The second trial of two participants in the New Citizens Movement, Ding Jiaxi and Li Wei, began in Beijing on Tuesday. As with Xu Zhiyong, the two have been charged with “gathering a crowd to disturb public order,” a crime that carries a maximum sentence of five years in prison.
According to a report issued by the US Congressional-Executive Commission on China, the Chinese government’s treatment of recently deceased activist Cao Shunli, who had been under detention since September 2013, contradicted international laws regarding the treatment of ill prisoners.
Authorities in Heilongjiang province detained four attorneys hired to campaign for the release of prisoners being held in black jails. Black jails are extrajudicial detention facilities in which local authorities jail individuals they find troublesome, primarily people who petition against local government corruption or abuses of power.
In response to protests from a NGO on the UN assembly floor calling for a moment of silence for Cao Shunli, a civil society activist who recently died in detention after failing to receive adequate medical treatment, the UN Human Rights Council postponed the adoption of China’s Universal Periodic Review, a self-assessment of domestic human rights developments.
According to legal experts, Chinese prosecutors are increasingly torturing witnesses and suspected criminals during criminal interrogations. Prior to the implementation of criminal procedure reforms in 2012 aimed at barring the use of confessions obtained through police torture, police were often tasked with coercing statements from witnesses and criminal defendants.

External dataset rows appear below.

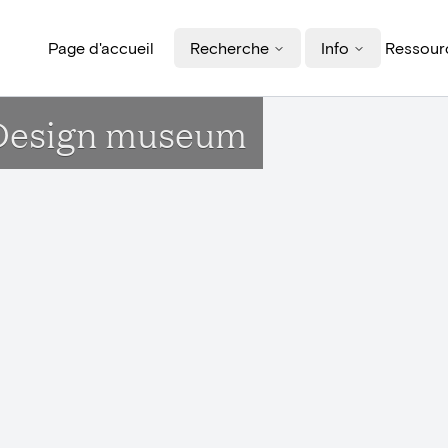
Page d'accueil
Recherche
Info
Ressourc
 Design museum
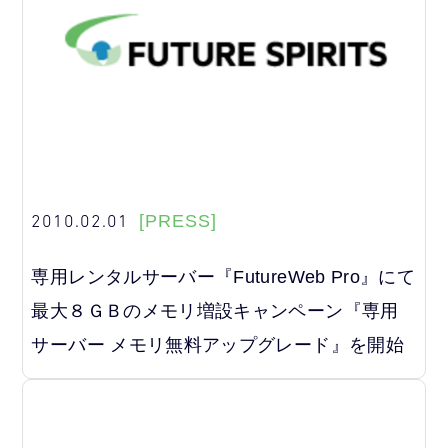
2010.02.01
[PRESS]
専用レンタルサーバー『FutureWeb Pro』にて
最大８ＧＢのメモリ増設キャンペーン『専用
サーバー メモリ無料アップグレード』を開始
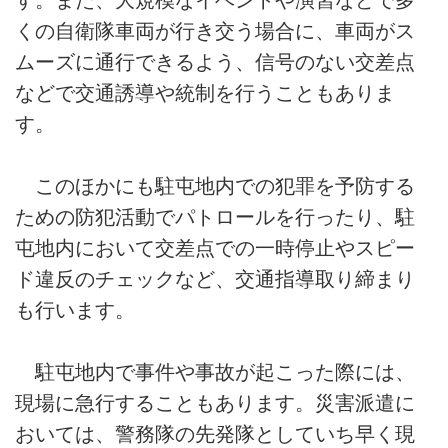
くの自衛隊車両が行き交う場合に、車両がス
ムーズに通行できるよう、信号のない交差点
などで交通誘導や統制を行うこともありま
す。
このほかにも駐屯地内での犯罪を予防する
ための防犯活動でパトロールを行ったり、駐
屯地内において交差点での一時停止やスピー
ド違反のチェックなど、交通指導取り締まり
も行います。
駐屯地内で事件や事故が起こった際には、
現場に急行することもあります。災害派遣に
おいては、警務隊の先発隊としていち早く現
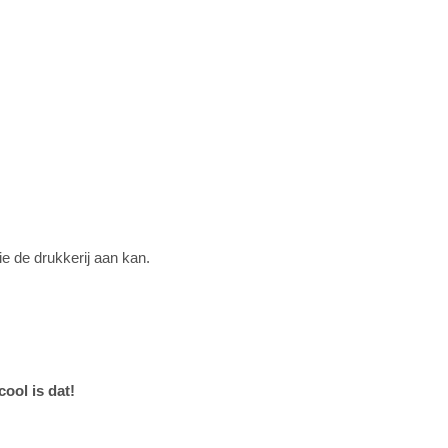
ie de drukkerij aan kan.
ool is dat!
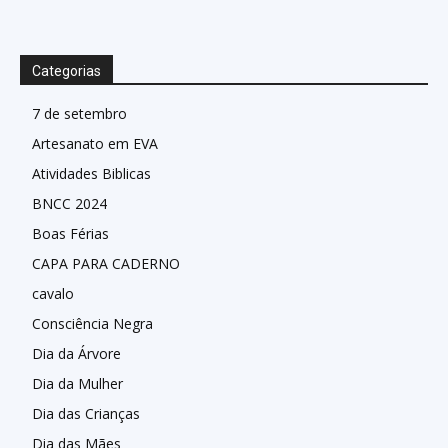
Categorias
7 de setembro
Artesanato em EVA
Atividades Biblicas
BNCC 2024
Boas Férias
CAPA PARA CADERNO
cavalo
Consciência Negra
Dia da Árvore
Dia da Mulher
Dia das Crianças
Dia das Mães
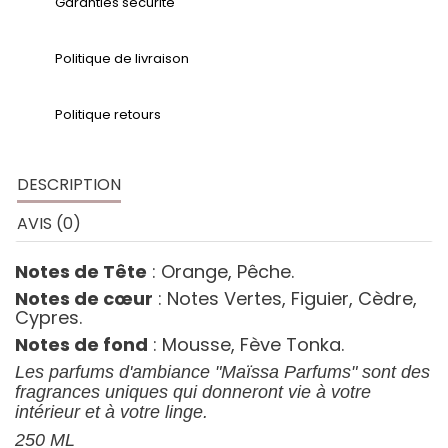
Garanties sécurité
Politique de livraison
Politique retours
DESCRIPTION
AVIS (0)
Notes de Tête
: Orange, Pêche.
Notes de cœur
: Notes Vertes, Figuier, Cèdre,
Cypres.
Notes de fond
: Mousse, Fève Tonka.
Les parfums d'ambiance "Maïssa Parfums" sont des
fragrances uniques qui donneront vie à votre
intérieur et à votre linge.
250 ML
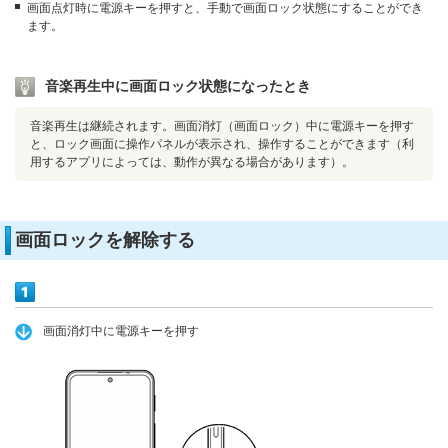
画面点灯時に電源キーを押すと、手動で画面ロック状態にすることができ
ます。
音楽再生中に画面ロック状態になったとき
音楽再生は継続されます。画面消灯（画面ロック）中に電源キーを押す
と、ロック画面に操作パネルが表示され、操作することができます（利
用するアプリによっては、動作が異なる場合があります）。
画面ロックを解除する
画面消灯中に電源キーを押す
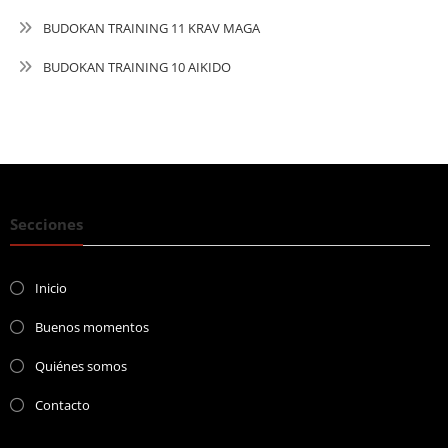
BUDOKAN TRAINING 11 KRAV MAGA
BUDOKAN TRAINING 10 AIKIDO
Secciones
Inicio
Buenos momentos
Quiénes somos
Contacto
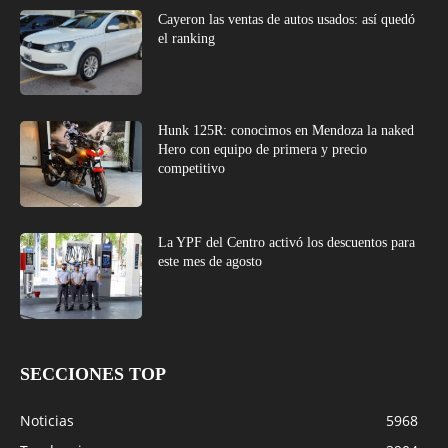
Cayeron las ventas de autos usados: así quedó
el ranking
Hunk 125R: conocimos en Mendoza la naked
Hero con equipo de primera y precio
competitivo
La YPF del Centro activó los descuentos para
este mes de agosto
SECCIONES TOP
Noticias
5968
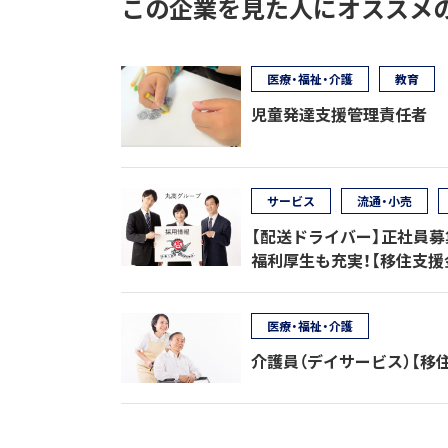
この企業を見た人にオススメ
医療・福祉・介護
教育
児童発達支援管理責任者
サービス
流通・小売
【配送ドライバー】正社員
福利厚生も充実！【移住支援
医療・福祉・介護
介護員（デイサービス）【移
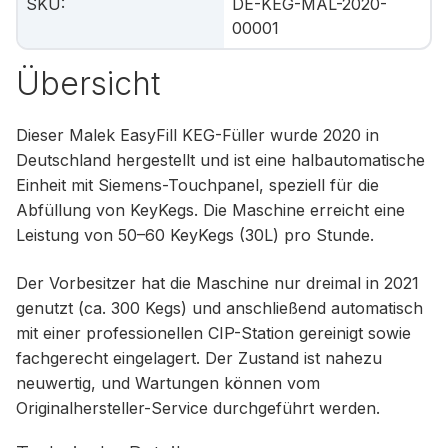
SKU
:
DE-KEG-MAL-2020-
00001
Übersicht
Dieser Malek EasyFill KEG-Füller wurde 2020 in
Deutschland hergestellt und ist eine halbautomatische
Einheit mit Siemens-Touchpanel, speziell für die
Abfüllung von KeyKegs. Die Maschine erreicht eine
Leistung von 50–60 KeyKegs (30L) pro Stunde.
Der Vorbesitzer hat die Maschine nur dreimal in 2021
genutzt (ca. 300 Kegs) und anschließend automatisch
mit einer professionellen CIP-Station gereinigt sowie
fachgerecht eingelagert. Der Zustand ist nahezu
neuwertig, und Wartungen können vom
Originalhersteller-Service durchgeführt werden.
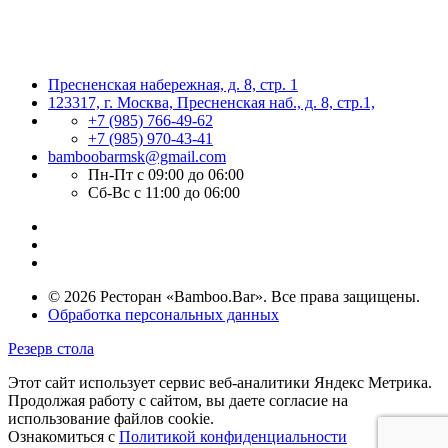
Пресненская набережная, д. 8, стр. 1
123317, г. Москва, Пресненская наб., д. 8, стр.1,
+7 (985) 766-49-62
+7 (985) 970-43-41
bamboobarmsk@gmail.com
Пн-Пт с 09:00 до 06:00
Сб-Вс с 11:00 до 06:00
© 2026 Ресторан «Bamboo.Bar». Все права защищены.
Обработка персональных данных
Резерв стола
Этот сайт использует сервис веб-аналитики Яндекс Метрика.
Продолжая работу с сайтом, вы даете согласие на
использование файлов cookie.
Ознакомиться с
Политикой конфиденциальности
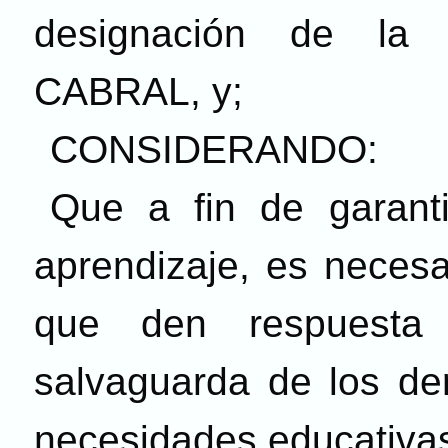
designación de la
CABRAL, y;
CONSIDERANDO:
Que a fin de garant
aprendizaje, es necesa
que den respuesta
salvaguarda de los de
necesidades educativas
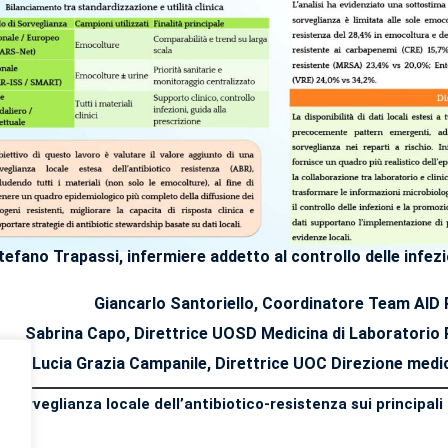
tefano Trapassi, infermiere addetto al controllo delle infez
Giancarlo Santoriello, Coordinatore Team AID P
Sabrina Capo, Direttrice UOSD Medicina di Laboratorio P
Lucia Grazia Campanile, Direttrice UOC Direzione medic
Sorveglianza locale dell’antibiotico-resistenza sui principali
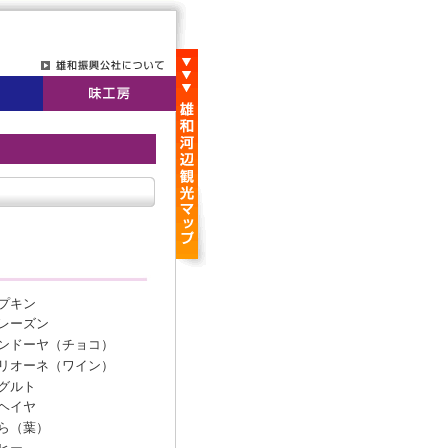
プキン
レーズン
ンドーヤ（チョコ）
リオーネ（ワイン）
グルト
ヘイヤ
ら（葉）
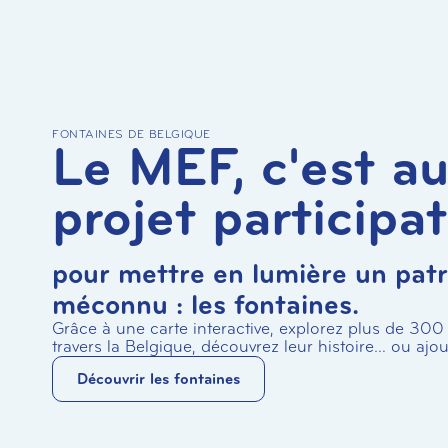
FONTAINES DE BELGIQUE
Le MEF, c'est au
projet participat
pour mettre en lumière un pat
méconnu : les fontaines.
Grâce à une carte interactive, explorez plus de 300
travers la Belgique, découvrez leur histoire… ou ajout
Découvrir les fontaines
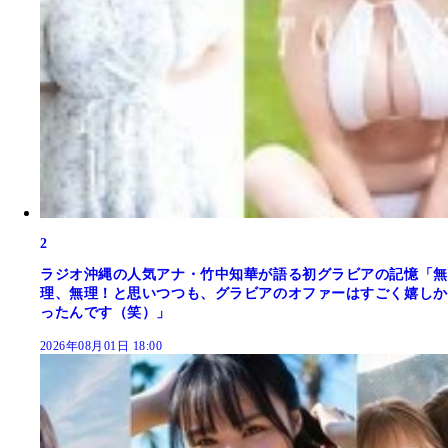
2
ラジオ沖縄の人気アナ・竹中知華が語る初グラビアの記憶「無
理、無理！と思いつつも、グラビアのオファーはすごく嬉しか
ったんです（笑）」
2026年08月01日 18:00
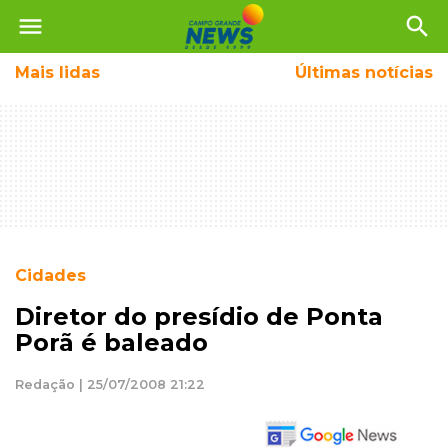
menu
search
Mais
lidas
Últimas notícias
Cidades
Diretor do presídio de Ponta
Porã é baleado
Redação | 25/07/2008 21:22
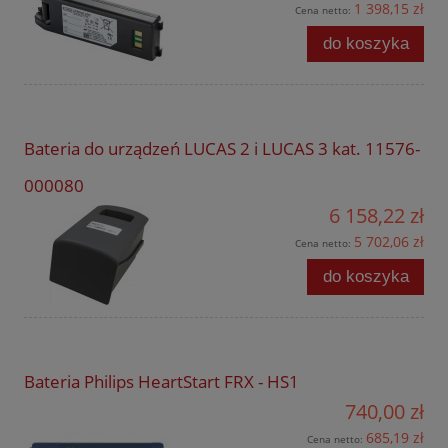
1 398,15 zł
Cena netto:
do koszyka
Bateria do urządzeń LUCAS 2 i LUCAS 3 kat. 11576-
000080
6 158,22 zł
5 702,06 zł
Cena netto:
do koszyka
Bateria Philips HeartStart FRX - HS1
740,00 zł
685,19 zł
Cena netto:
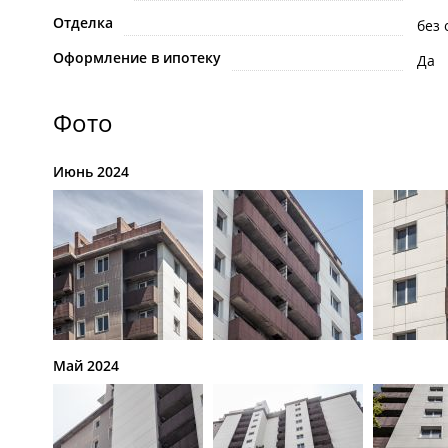
Отделка
без 
Оформление в ипотеку
Да
Фото
Июнь 2024
Май 2024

Despite denying her timely, adequate medical care while she was under detention, Chinese authorities have denied any responsibility for the death of activist Cao Shunli, who died in a Beijing hospital on Friday, March 14. Although Cao suffered from tuberculosis, liver diseases, and other ailments, Chinese authorities denied her requests for medical parole to seek necessary treatment.
Chinese authorities formally arrested prominent Uighur scholar Ilham Tohti, charging him with “secession” in relation to his public advocacy of Uighur rights. Beijing police detained him at his home over a month ago and then held him at a detention center in Xinjiang before formally leveling charges. If convicted, Tohti faces a sentence ranging from 10 years to life in prison. The crime of secession is also punishable by death.
Police detained more than 20 individuals who attempted to visit activist Cao Shunli at the 309 Military Hospital in Beijing. One activist, Wang Ling, said that a nurse blocked the entrance to the intensive care unit where Cao is undergoing treatment, telling the visitors that she is deeply unconscious and would not recognize them.
American University Washington College of Law published the online version of the Laogai Research Foundation's commentary on the abolition of China's reeducation-through-labor system, which the journal published in print in December 2013. Titled "A Jail by Any Other Name," the article puts forth the argument that although the abolition of this relic of Maoist repression is a welcome development, such reform does not address the more fundamental injustice of officially sanctioned arbitrary detention that underpins the laojiao system.